More details on how to use {superspreading} can be found
in the online
documentation as package vignettes, under “Articles”.
{superspreading} does not provide plotting functions,
instead we provide example code chunks in the package’s vignettes that
can be used as a templates upon which data visualisations can be
modified. We recommend users copy and edit the examples for their own
purposes. (This is permitted under the package’s MIT license). By
default code chunks for plotting are folded, in order to unfold them and
see the code simply click the code button at the top left of the
plot.
To report a bug please open an issue
Contributions to {superspreading} are welcomed. Please
follow the package
contributing guide.
Please note that the {superspreading} project is released with a Contributor Code of Conduct. By contributing to this project, you agree to abide by its terms.

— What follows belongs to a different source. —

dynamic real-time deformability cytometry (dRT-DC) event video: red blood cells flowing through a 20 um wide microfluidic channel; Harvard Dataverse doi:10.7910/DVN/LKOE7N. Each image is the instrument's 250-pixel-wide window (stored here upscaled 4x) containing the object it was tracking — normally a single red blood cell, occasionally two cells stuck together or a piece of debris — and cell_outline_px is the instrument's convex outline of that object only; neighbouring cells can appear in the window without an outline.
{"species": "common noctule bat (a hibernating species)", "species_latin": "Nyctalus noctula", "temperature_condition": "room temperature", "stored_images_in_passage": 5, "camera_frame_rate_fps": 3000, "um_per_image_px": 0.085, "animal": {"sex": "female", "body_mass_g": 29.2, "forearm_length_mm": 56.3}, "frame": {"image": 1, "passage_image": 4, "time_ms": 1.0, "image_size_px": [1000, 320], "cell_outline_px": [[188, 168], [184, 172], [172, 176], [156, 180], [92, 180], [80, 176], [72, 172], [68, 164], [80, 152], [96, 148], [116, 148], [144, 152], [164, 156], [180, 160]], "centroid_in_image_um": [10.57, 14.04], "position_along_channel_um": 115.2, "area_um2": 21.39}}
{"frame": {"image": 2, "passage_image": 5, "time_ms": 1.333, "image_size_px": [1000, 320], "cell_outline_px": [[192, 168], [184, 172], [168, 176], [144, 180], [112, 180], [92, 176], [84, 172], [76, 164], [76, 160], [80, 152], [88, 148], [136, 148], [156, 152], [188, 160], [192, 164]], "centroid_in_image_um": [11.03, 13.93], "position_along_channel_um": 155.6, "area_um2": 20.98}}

citation("superspreading")
#> To cite package 'superspreading' in publications use:
#>
#> Lambert J, Kucharski A, Adam D (2025). _superspreading: Understand
#> Individual-Level Variation in Infectious Disease Transmission_. R
#> package version 0.2.0.9000,
#> https://epiverse-trace.github.io/superspreading/,
#> <https://github.com/epiverse-trace/superspreading>.
#>
#> A BibTeX entry for LaTeX users is
#>
#> @Manual{,
#> title = {superspreading: Understand Individual-Level Variation in Infectious Disease
#> Transmission},
#> author = {Joshua W. Lambert and Adam Kucharski and Dillon C. Adam},
#> year = {2025},
#> note = {R package version 0.2.0.9000,
#> https://epiverse-trace.github.io/superspreading/},
#> url = {https://github.com/epiverse-trace/superspreading},
#> }This project has some overlap with other R packages:
{epichains}
is another Epiverse-TRACE R package that analyses transmission chain
data to infer the likelihood for either the size or length of an
outbreak cluster, or simulate transmission chains. It is based on the,
now retired, {bpmodels}
package.
Two main differences between {superspreading} and
{epichains} are: 1) {superspreading} has
functions to compute metrics that characterise outbreaks and
superspreading events (e.g. probability_epidemic(),
probability_extinct(),
proportion_cluster_size() &
proportion_transmission()); whereas
{epichains} has functions to calculate the likelihood of a
transmission chain size and length. 2) {epichains} exports
functions to simulate a single-type branching process
(simulate_chains() &
simulate_chain_stats()).
{modelSSE}
has a similar scope to {superspreading}, it contains
functions to infer offspring distribution parameters. It exports several
infectious disease outbreak datasets (see
data(package = "modelSSE")). Both
{superspreading} and {modelSSE} export
functions to calculate the proportion of transmission using different
methods. It also imports the {Delaporte}
package to model the offspring distribution as a Delaporte
distribution.
These binaries (installable software) and packages are in development.
They may not be fully stable and should be used with caution. We make no claims about them.